Chaos Game
A simple geometric rule generating intricate fractal patterns. Plot a point, pick a random vertex of a polygon, and plot the next point at a fixed fraction of the distance towards it. Repeat thousands of times. Out of randomness emerges perfect structure.
The Algorithm
The Chaos Game is a method of generating fractals using a simple iterative process. First, define a regular polygon with $n$ vertices. Then, pick a random starting point anywhere on the plane.

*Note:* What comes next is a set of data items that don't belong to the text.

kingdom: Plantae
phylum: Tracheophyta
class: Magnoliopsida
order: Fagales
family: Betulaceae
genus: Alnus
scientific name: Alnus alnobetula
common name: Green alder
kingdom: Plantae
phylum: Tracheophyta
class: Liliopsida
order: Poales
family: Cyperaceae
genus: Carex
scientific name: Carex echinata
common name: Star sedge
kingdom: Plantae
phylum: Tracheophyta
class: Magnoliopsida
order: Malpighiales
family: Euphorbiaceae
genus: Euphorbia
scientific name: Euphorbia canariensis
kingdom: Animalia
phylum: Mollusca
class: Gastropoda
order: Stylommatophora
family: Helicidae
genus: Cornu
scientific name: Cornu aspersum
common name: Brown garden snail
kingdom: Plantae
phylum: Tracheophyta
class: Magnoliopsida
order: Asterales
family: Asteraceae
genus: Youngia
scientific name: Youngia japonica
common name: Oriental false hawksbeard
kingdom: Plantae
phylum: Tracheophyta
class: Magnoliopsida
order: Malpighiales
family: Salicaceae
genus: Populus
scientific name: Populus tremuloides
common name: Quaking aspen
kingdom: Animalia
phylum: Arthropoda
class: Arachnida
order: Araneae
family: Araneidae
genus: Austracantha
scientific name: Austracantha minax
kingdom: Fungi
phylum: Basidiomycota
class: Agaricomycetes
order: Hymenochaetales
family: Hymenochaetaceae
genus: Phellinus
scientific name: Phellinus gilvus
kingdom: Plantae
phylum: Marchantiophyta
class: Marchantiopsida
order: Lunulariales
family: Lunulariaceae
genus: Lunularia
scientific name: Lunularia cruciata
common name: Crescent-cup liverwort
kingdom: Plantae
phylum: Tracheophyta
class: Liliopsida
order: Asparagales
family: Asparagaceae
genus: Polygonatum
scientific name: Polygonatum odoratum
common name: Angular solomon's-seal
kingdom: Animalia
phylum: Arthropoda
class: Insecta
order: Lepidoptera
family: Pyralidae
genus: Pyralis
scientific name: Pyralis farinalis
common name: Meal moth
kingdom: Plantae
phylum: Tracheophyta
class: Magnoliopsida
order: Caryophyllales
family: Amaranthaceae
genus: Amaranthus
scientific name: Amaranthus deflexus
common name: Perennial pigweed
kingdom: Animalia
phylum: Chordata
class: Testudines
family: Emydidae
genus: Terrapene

In each step, choose one of the polygon's vertices at random. Plot a new point at a specific fraction $r$ of the distance from the current point to the chosen vertex. The new point becomes the starting point for the next iteration.
Sierpinski Triangle
The most famous example is generated by a triangle ($n=3$) with a distance fraction of $r=0.5$. Despite the randomness of the vertex choices, the sequence of points will inevitably trace out the Sierpinski triangle. Any point outside the fractal will quickly be drawn into it within a few iterations.
Restrictions
If we increase the number of vertices, say to a square ($n=4$) with $r=0.5$, the points will eventually fill the entire interior uniformly. To generate fractals with higher-order polygons, we must introduce rules restricting which vertex can be chosen next:
- Cannot pick same vertex twice: For $n=4$, $r=0.5$, this produces a fractal resembling a Sierpinski carpet variant.
- Cannot pick adjacent vertex: The previously chosen vertex and its immediate neighbours are excluded.
Experimenting with the number of vertices, the distance fraction, and these exclusion rules reveals a vast family of intricate, self-similar attractors emerging entirely from constrained random walks.